Trump promete US$ 5.000 a cada adulto se seu partido vencer em novembro

Trump promete US$ 5.000 a cada adulto se seu partido vencer em novembro

O presidente dos Estados Unidos, Donald Trump, fez uma promessa. Ele disse que vai pagar 5.000 dólares a cada adulto do país se o partido dele vencer as eleições.

Um dividendo é uma parte do lucro que é dividida entre várias pessoas. Aqui seria um pagamento de dinheiro do Estado a cada adulto.

O partido de Trump é o republicano. A promessa só se cumpre se ele vencer as duas casas do Congresso.

As eleições de meio de mandato serão em 3 de novembro.

Trump anunciou a ideia em um discurso em Dallas, no Texas. Ele falou em uma convenção do partido.

Ele colocou outra condição. Quer que esse dinheiro seja gasto dentro dos Estados Unidos. Disse que não quer que seja gasto no Canadá, no México ou na Alemanha.
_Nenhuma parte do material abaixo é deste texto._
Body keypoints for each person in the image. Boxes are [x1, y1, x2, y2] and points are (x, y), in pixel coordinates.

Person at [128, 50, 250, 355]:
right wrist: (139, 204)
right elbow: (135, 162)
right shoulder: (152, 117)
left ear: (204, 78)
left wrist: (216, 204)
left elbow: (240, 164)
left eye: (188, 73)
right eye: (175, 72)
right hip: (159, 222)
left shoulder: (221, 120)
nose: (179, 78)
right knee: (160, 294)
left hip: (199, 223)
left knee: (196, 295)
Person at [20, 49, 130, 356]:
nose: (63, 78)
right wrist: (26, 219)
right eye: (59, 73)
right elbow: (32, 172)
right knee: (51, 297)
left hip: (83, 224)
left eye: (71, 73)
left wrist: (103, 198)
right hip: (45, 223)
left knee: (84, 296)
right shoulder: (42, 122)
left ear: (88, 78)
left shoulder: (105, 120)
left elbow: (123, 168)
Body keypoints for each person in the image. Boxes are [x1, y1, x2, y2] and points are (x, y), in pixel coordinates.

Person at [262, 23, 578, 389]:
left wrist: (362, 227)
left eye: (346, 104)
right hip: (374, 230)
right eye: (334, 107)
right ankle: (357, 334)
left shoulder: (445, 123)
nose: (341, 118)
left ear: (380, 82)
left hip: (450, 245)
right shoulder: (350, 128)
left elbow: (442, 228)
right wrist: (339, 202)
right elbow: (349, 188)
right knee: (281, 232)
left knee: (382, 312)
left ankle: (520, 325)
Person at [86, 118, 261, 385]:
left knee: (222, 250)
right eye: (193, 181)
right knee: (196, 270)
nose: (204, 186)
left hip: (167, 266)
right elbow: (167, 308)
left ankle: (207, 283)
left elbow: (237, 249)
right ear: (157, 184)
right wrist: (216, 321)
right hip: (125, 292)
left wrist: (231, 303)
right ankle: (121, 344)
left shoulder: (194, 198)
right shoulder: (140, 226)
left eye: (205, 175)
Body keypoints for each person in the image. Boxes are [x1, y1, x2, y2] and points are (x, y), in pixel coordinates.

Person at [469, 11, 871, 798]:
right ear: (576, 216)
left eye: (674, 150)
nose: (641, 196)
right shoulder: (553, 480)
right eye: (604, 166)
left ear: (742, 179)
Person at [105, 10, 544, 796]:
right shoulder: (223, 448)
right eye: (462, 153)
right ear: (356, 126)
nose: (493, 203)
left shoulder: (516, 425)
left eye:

O custo para as finanças públicas seria muito alto. É calculado em cerca de 1,3 trilhão de dólares.

A promessa chega em um momento difícil. A guerra com o Irã continua sem solução. Há uma disputa comercial com o Canadá. O preço da gasolina está alto, acima de 4 dólares o galão. E a popularidade do presidente está baixa.

O anúncio mexeu com os mercados. Abalou os títulos do Tesouro dos Estados Unidos. Um título do Tesouro é um papel com o qual esse país pede dinheiro emprestado. Quando o título se abala, o preço muda e os juros que ele paga mudam.

A rede CNBC informou que o plano foi rejeitado de imediato pelos dois partidos.

Trump também falou da gasolina. Disse que o preço vai cair de uma vez quando as eleições passarem. Justificou a alta pela necessidade de evitar que o Irã conseguisse uma bomba nuclear.

No mesmo discurso ele disse que o país é mais rico do que nunca. Acrescentou que arrecada bilhões com as tarifas que impôs a outros países.

Para a promessa se cumprir, as duas casas são necessárias. O Senado renova um terço das cadeiras. A Câmara dos Representantes renova todas. Também falta o Congresso aprovar o gasto.

Por enquanto é só uma promessa condicionada. Não é lei. Não é dinheiro no bolso de ninguém.

Fontes: Expansión e Gestión, com dados da CNBC (Estados Unidos). 10 de setembro de 2026.